A verbatim reproduction of the lines below, from the line containing "M383,1439L395,1452L398,1506L348,1508L336,1496Z" through the line containing "M383,1438L386,1494L334,1496L332,1440Z", both ends included, is the whole required output.

# # # # #

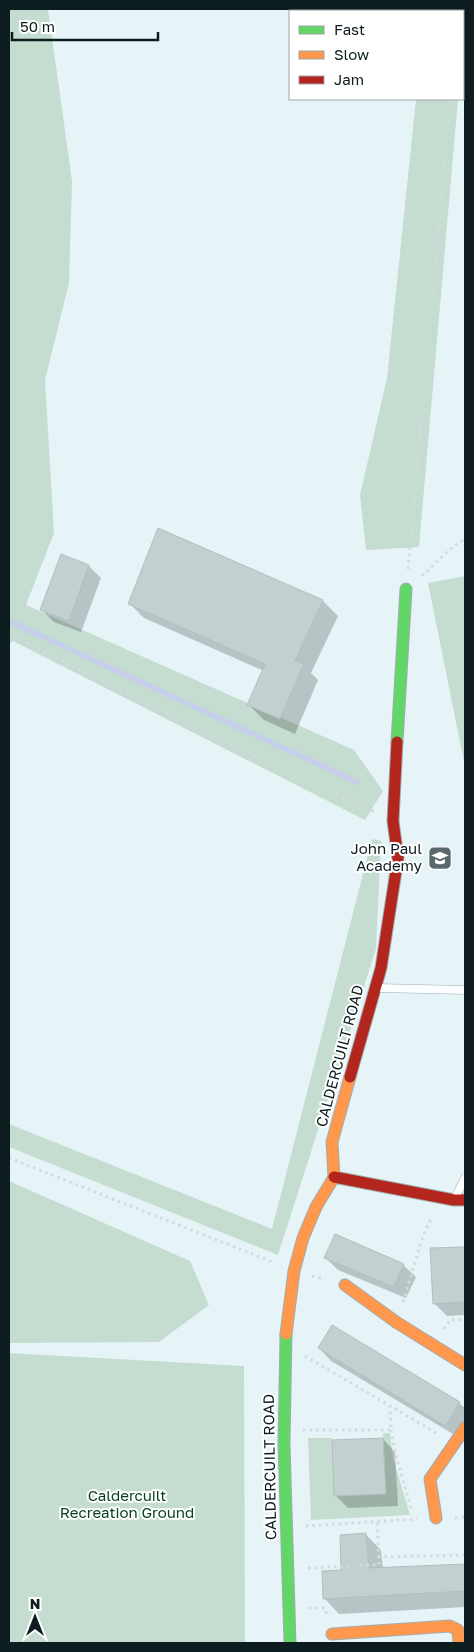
<svg xmlns="http://www.w3.org/2000/svg" width="474" height="1652" font-family="'Golos Text',sans-serif">
	<style>
		.green { fill: #c4ddd0 }
		.shadow { fill: #0003 }
		.lines { fill: none; stroke-linecap: round; stroke-linejoin: round }
		.stream { stroke: #c6cee9; stroke-width: 5.5 }
		.building { fill: #c3d0d0; stroke: #b1bfbf }
		.lane-casing { stroke: #a1aeb1; stroke-width: 9 }
		.fast-casing { stroke: #a1aeb1; stroke-width: 13 }
		.slow-casing { stroke: #a1aeb1; stroke-width: 13 }
		.jam-casing { stroke: #a1aeb1; stroke-width: 13 }
		.path { stroke: #d5dadb; stroke-width: 3; stroke-dasharray: 2.5 4; stroke-linecap: butt }
		.lane { stroke: #fbfdfe; stroke-width: 8 }
		.fast { stroke: #63d668; stroke-width: 11 }
		.slow { stroke: #ff974d; stroke-width: 11 }
		.jam { stroke: #b3261e; stroke-width: 11 }
		.labels { text-anchor: middle; stroke-width: 4; stroke-linejoin: round; paint-order: stroke }
		.poi-label { font-size: 15px; fill: #0d1c1f; stroke: #fff; text-anchor: end }
		.street-label { font-size: 15px; fill: #0d1c1f; stroke: #fff }
		.park-label { font-size: 15px; fill: #064320; stroke: #fff }
	</style>
	<rect width="100%" height="100%" fill="#e7f4f7"/>
	<path class="green" d="M9,9H48L72,181L69,283L45,380L54,533L26,605L354,750L383,791L365,820L13,641L9,644Z
		M353,9H460V11H363Z
		M416,99H458L419,547L366,550L360,495L387,378Z
		M465,576V767L428,583Z
		M372,839L381,841L376,949L278,1255L9,1147V1124L272,1229Z
		M9,1181L190,1261L209,1305L159,1342L9,1343Z
		M9,1353L244,1366L245,1643H9Z
		M383,1433H390L393,1458L410,1515L311,1520L308,1438H332L334,1494H386Z"/>
	<path class="shadow" d="M159,530L323,601L338,616L311,673L318,680L295,734L264,720L249,705L264,671L144,618L129,603Z
		M62,556L89,566L101,578L81,632L54,622L42,610Z
		M465,1248V1315L447,1316L434,1303L432,1249Z
		M326,1258L403,1265L416,1277L406,1298L338,1270Z
		M319,1348L459,1403L465,1408V1425L458,1437L331,1361Z
		M383,1439L395,1452L398,1506L348,1508L336,1496Z
		M366,1535L381,1550L383,1569L465,1566V1607L339,1614L324,1598Z"/>
	<g class="lines">
		<path class="stream" d="M9,621L357,782"/>
	</g>
	<path class="building" d="M158,528L323,600L295,661L304,664L280,719L247,705L265,664L128,604Z
		M61,554L89,565L69,621L40,610Z
		M335,1234L404,1264L394,1287L324,1258Z
		M465,1247V1302L433,1304L430,1248Z
		M332,1325L460,1402L445,1426L318,1348Z
		M383,1438L386,1494L334,1496L332,1440Z
		M366,1533L369,1568L465,1564V1591L323,1599L322,1571L341,1570L340,1535Z"/>
	<g class="lines">
		<g class="lane-casing">
			<path id="lane" d="M378,988L465,990
				M456,1196L465,1178"/>
		</g>
		<g class="fast-casing">
			<path id="fast" d="M397,742L406,589
				M286,1334L284,1443L290,1643"/>
		</g>
		<g class="slow-casing">
			<path id="slow" d="M345,1285L396,1322L465,1365
				M286,1334L294,1271L303,1238L316,1207L334,1177L332,1142L350,1077
				M436,1518L430,1479L465,1428
				M332,1634L450,1626L458,1630L459,1643"/>
		</g>
		<g class="jam-casing">
			<path id="jam" d="M350,1077L381,968L398,858L393,821L397,742
				M334,1177L454,1200H465"/>
		</g>
		<path class="path" d="M454,9L455,11
			M463,23H465
			M408,569L450,99
			M422,576L450,549L465,539
			M9,634L200,730L375,812
			M9,1158L275,1263
			M312,1276L325,1279
			M403,1302L423,1236L432,1216
			M444,1329L450,1320L465,1319
			M305,1356L438,1434
			M303,1430H391L390,1407
			M391,1430L396,1456L412,1511
			M455,1518L465,1517
			M306,1526L417,1519
			M378,1557L465,1555
			M360,1565H379L377,1521
			M308,1568L351,1566
			M309,1608H325L327,1616"/>
		<use href="#lane" class="lane"/>
		<use href="#fast" class="fast"/>
		<use href="#slow" class="slow"/>
		<use href="#jam" class="jam"/>
	</g>
	<defs>
		<g id="school-square" transform="scale(1.25)"><rect x="-9" y="-9" width="18" height="18" rx="4" fill="#59686b" stroke="#fff"/><path d="M0-5L7-2L0 1L-7-2ZM-4 1L0 2.5L4 1V4Q0 6-4 4Z" fill="#fff"/></g>
	</defs>
	<g fill-rule="evenodd">
		<use href="#school-square" x="440" y="858"/>
	</g>
	<g class="labels">
		<g class="poi-label">
			<text x="422" y="854">John Paul<tspan x="422" dy="17">Academy</tspan></text>
		</g>
		<g class="street-label">
			<text transform="translate(340 1056) rotate(-75)" y="5">CALDERCUILT ROAD</text>
			<text transform="translate(270 1467) rotate(-91)" y="5">CALDERCUILT ROAD</text>
		</g>
		<g class="park-label">
			<text x="127" y="1501">Caldercuilt<tspan x="127" dy="17">Recreation Ground</tspan></text>
		</g>
	</g>
	<rect width="474" height="1652" fill="none" stroke="#0d1c1f" stroke-width="20"/>
	<rect x="289" y="10" width="175" height="90" fill="#ffffff" stroke="#9ea4a5"/>
	<rect x="299" y="26" width="25" height="8" fill="#63d668" stroke="#9ea4a5"/>
	<text x="334" y="35" font-size="15" fill="#0d1c1f">Fast</text>
	<rect x="299" y="51" width="25" height="8" fill="#ff974d" stroke="#9ea4a5"/>
	<text x="334" y="60" font-size="15" fill="#0d1c1f">Slow</text>
	<rect x="299" y="76" width="25" height="8" fill="#b3261e" stroke="#9ea4a5"/>
	<text x="334" y="85" font-size="15" fill="#0d1c1f">Jam</text>
	<g transform="translate(35 1617)" stroke="#ffffff" stroke-width="4" paint-order="stroke">
	<path d="M0-4L9 19L0 12L-9 19Z" fill="#0d1c1f"/>
	<text y="-8" font-size="14" font-weight="bold" text-anchor="middle" fill="#0d1c1f">N</text>
	</g>
	<path d="M12 32v8h146v-8" fill="none" stroke="#0d1c1f" stroke-width="2.5"/>
	<text x="20" y="32" font-size="15" fill="#0d1c1f" stroke="#ffffff" stroke-width="4" paint-order="stroke">50 m</text>
</svg>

# # # # #

# ANSWER SECTION:
		M383,1439L395,1452L398,1506L348,1508L336,1496Z
		M366,1535L381,1550L383,1569L465,1566V1607L339,1614L324,1598Z"/>
	<g class="lines">
		<path class="stream" d="M9,621L357,782"/>
	</g>
	<path class="building" d="M158,528L323,600L295,661L304,664L280,719L247,705L265,664L128,604Z
		M61,554L89,565L69,621L40,610Z
		M335,1234L404,1264L394,1287L324,1258Z
		M465,1247V1302L433,1304L430,1248Z
		M332,1325L460,1402L445,1426L318,1348Z
		M383,1438L386,1494L334,1496L332,1440Z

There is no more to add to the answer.